Breaking down the 93 percent of participants that received a positive payment adjustment last year, 71 percent earned a positive payment adjustment and an adjustment for exceptional performance, while 22 percent earned a positive payment adjustment only. Meanwhile, just 5 percent of MIPS-eligible clinicians received a negative payment adjustment, and 2 percent received a neutral adjustment (no increase or decrease).

Of the total population, just over one million MIPS-eligible clinicians reported data as either an individual, as a part of a group, or through an Alternative Payment Model (APM), and received a neutral payment adjustment or better. Additionally, under the Advanced APM track, just more than 99,000 eligible clinicians earned Qualifying APM Participant (QP) status, according to the CMS data.

CMS Administrator Seema Verma noted on the first pick-your-pace year of the QPP, “This measured approach allowed more clinicians to successfully participate, which led to many clinicians exceeding the performance threshold and a wider distribution of positive payment adjustments. We expect that the gradual increases in the performance thresholds in future program years will create an evolving distribution of payment adjustments for high performing clinicians who continue to invest in improving quality and outcomes for beneficiaries.”

For 2018, the second year of the QPP, CMS raised the stakes for those participating clinicians. And in the third year of the program, set to start in January 2019, a final rule was just published with year three requirements. Undoubtedly, as time passes, eligible clinicians will be asked for greater participation at higher levels. At the same time, CMS continues to exempt certain clinicians who don’t meet a low-volume Medicare threshold.

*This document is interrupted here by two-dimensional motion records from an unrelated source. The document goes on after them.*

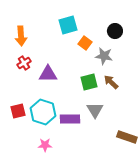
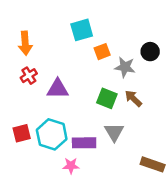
black circle: (115, 31) -> (150, 52), moved
orange square: (85, 43) -> (102, 52), turned 32
green square: (89, 82) -> (107, 98), turned 36
pink star: (45, 145) -> (71, 166), moved

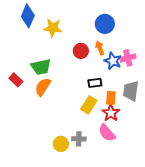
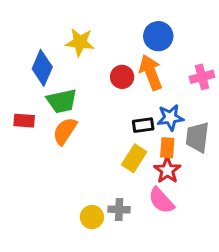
blue diamond: (28, 16) -> (42, 68), moved
orange arrow: (100, 48) -> (151, 72), size x1.6
pink cross: (128, 58) -> (202, 77), moved
blue star: (113, 61) -> (170, 118), moved, turned -30
red rectangle: (16, 80) -> (24, 121), turned -40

Earlier this year, CMS said that 91 percent of all MIPS-eligible clinicians participated in the first year of the QPP, exceeding the agency’s internal goal.

What’s more, from a scoring perspective in 2017, the overall national mean score for MIPS-eligible clinicians was 74.01 points, and the national median was 88.97 points, on a 0 to 100 scale. Further breaking down the mean and median:

  • Clinicians participating in MIPS as individuals or groups (and not through an APM) received a mean score of 65.71 points and a median score of 83.04 points
  • Clinicians participating in MIPS through an APM received a mean score of 87.64 points and a median score of 91.67 points

Additionally, clinicians in small and rural practices who were not in APMs and who chose to participate in MIPS also performed well, CMS noted. On average, MIPS eligible clinicians in rural practices earned a mean score of 63.08 points, while clinicians in small practices received a mean score of 43.46 points.

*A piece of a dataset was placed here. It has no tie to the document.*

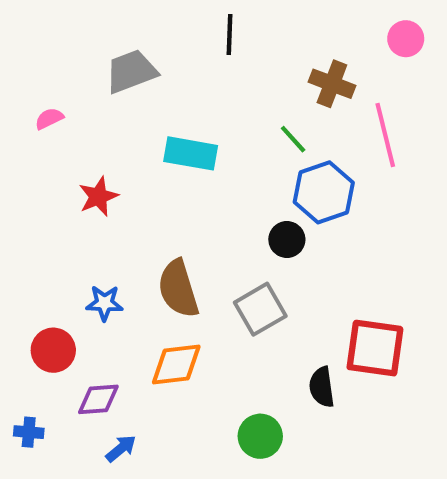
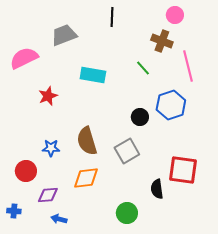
pink circle: (406, 39) -> (175, 15), moved
pink semicircle: (49, 119) -> (24, 58), size x2.0
blue hexagon: (324, 192) -> (171, 105), moved
blue arrow: (121, 449) -> (59, 219), turned -126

Said Verma, “While we understand that challenges remain for clinicians in small practices, these results suggest that these clinicians and those in rural practices can successfully participate in the program. With these mean scores, clinicians in small and rural practices would still receive a neutral or positive payment adjustment for the 2017, 2018, and 2019 performance years due to the relatively modest performance thresholds that we have established. We will also continue to directly support these clinicians now and in future years of the program.”